- Healthcare organizations interested in engaging in the world of semantic computing may be able to do with less effort and lower costs as the Machine Learning-as-a-Service (MLaaS) market grows from $480 million in 2015 to nearly $5.4 billion by 2022.
With a predicted compound annual growth rate of 41.2 percent, the MLaaS market may help providers access the natural language processing and artificial intelligence tools becoming increasingly important for advanced big data analytics, risk stratification, consumer engagement, and value-based care.
The report by Statistics MRC identifies healthcare as an industry where machine learning is likely to take root, furthered by growing interest in the Internet of Things, cloud computing, and the need to drastically improve consumer relationships.
Tight organizational budgets and limited talent pools will likely drive providers to engage third-party “as a service” partners across a number of infrastructure areas. Healthcare organizations are likely to look for customized solutions that adhere to the strict privacy and security requirements that structure the healthcare landscape.
The anticipated leading players in the Machine Learning-as-a-Service field are already familiar to healthcare stakeholders investigating the role and capabilities of big data analytics, semantic computing, and artificial intelligence tools.

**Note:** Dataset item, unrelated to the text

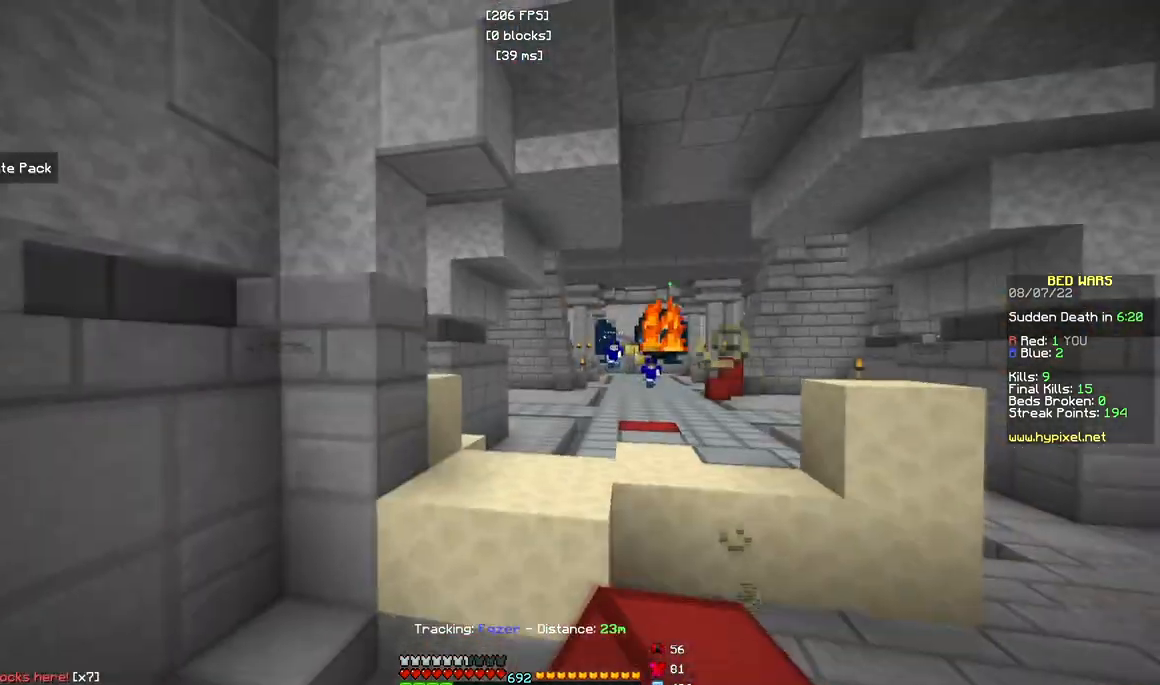
{"keys": ["a", "s"], "mouse": ["left"], "events": [[400, "d", "up"], [400, "mouse_left", "down"]]}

Microsoft, IBM, Amazon Web Services, HP, and Google are among the companies predicted to offer the most attractive MLaaS tools. Many of these companies are already heavily invested in the healthcare industry, addressing issues ranging from vision care and cardiovascular disease to kidney injuries and cancer.

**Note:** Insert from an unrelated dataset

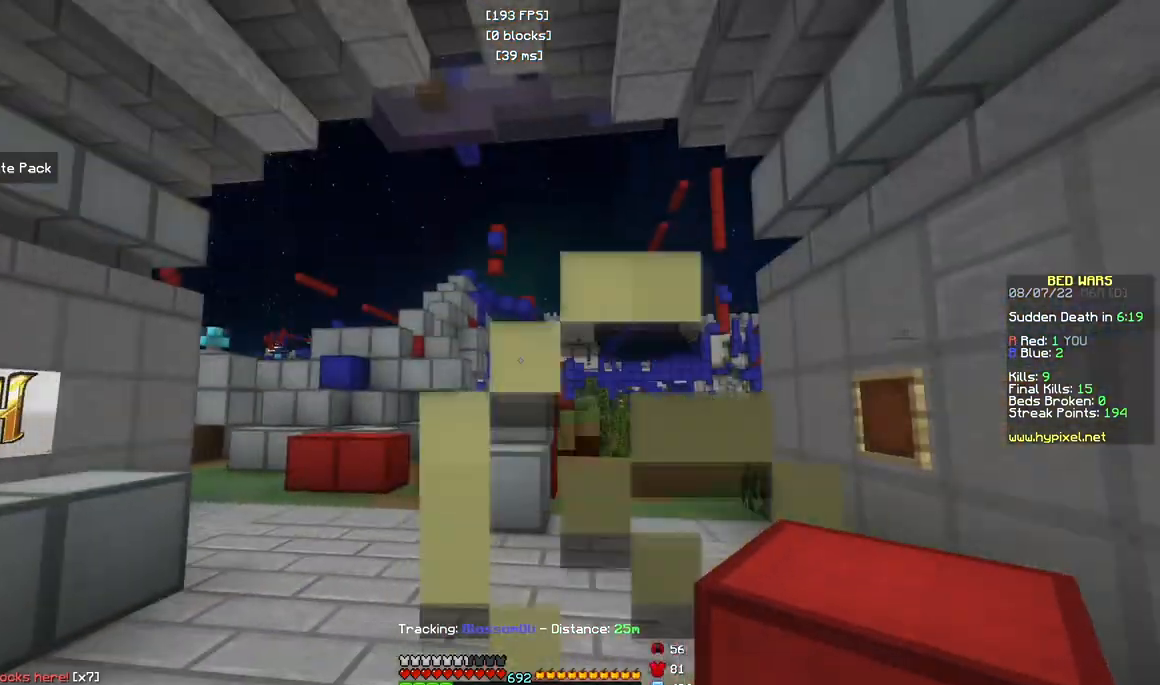
{"keys": ["s"], "mouse": [], "events": [[50, "d", "down"], [167, "s", "down"], [333, "d", "up"]]}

The development of machine learning will also play a role in the growth of the predictive analytics sector, which is likely to reach $19.5 billion by 2025, according to Research and Markets.
As the Internet of Things begins to bring more and more data into the healthcare environment, providers will start to be able to use this information to drive down costs and improve the patient experience.
Predictive modeling based on these innovative sources of information will be critical for achieving these goals. Due to the highly variable and unstandardized nature of IoT data, advanced machine learning capabilities will likely be required to synthesize multiple data streams and generate actionable insights that can be used to directly improve outcomes and streamline the process of delivering patient care.
Key players in the predictive analytics market segment will include IBM, McKesson, SAS, Oracle, Cerner, Allscripts, MedeAnalytics, and Optum Health, the report forecasts.
Many of these companies operate almost exclusively in the healthcare industry, which may afford them an edge when attempting to apply machine learning techniques to the unique and highly fragmented environment of health data.
Vendors that are able to deliver intuitive and interoperable insights in as close to real-time as possible are likely to find favor with busy healthcare providers seeking actionable data at the point of care.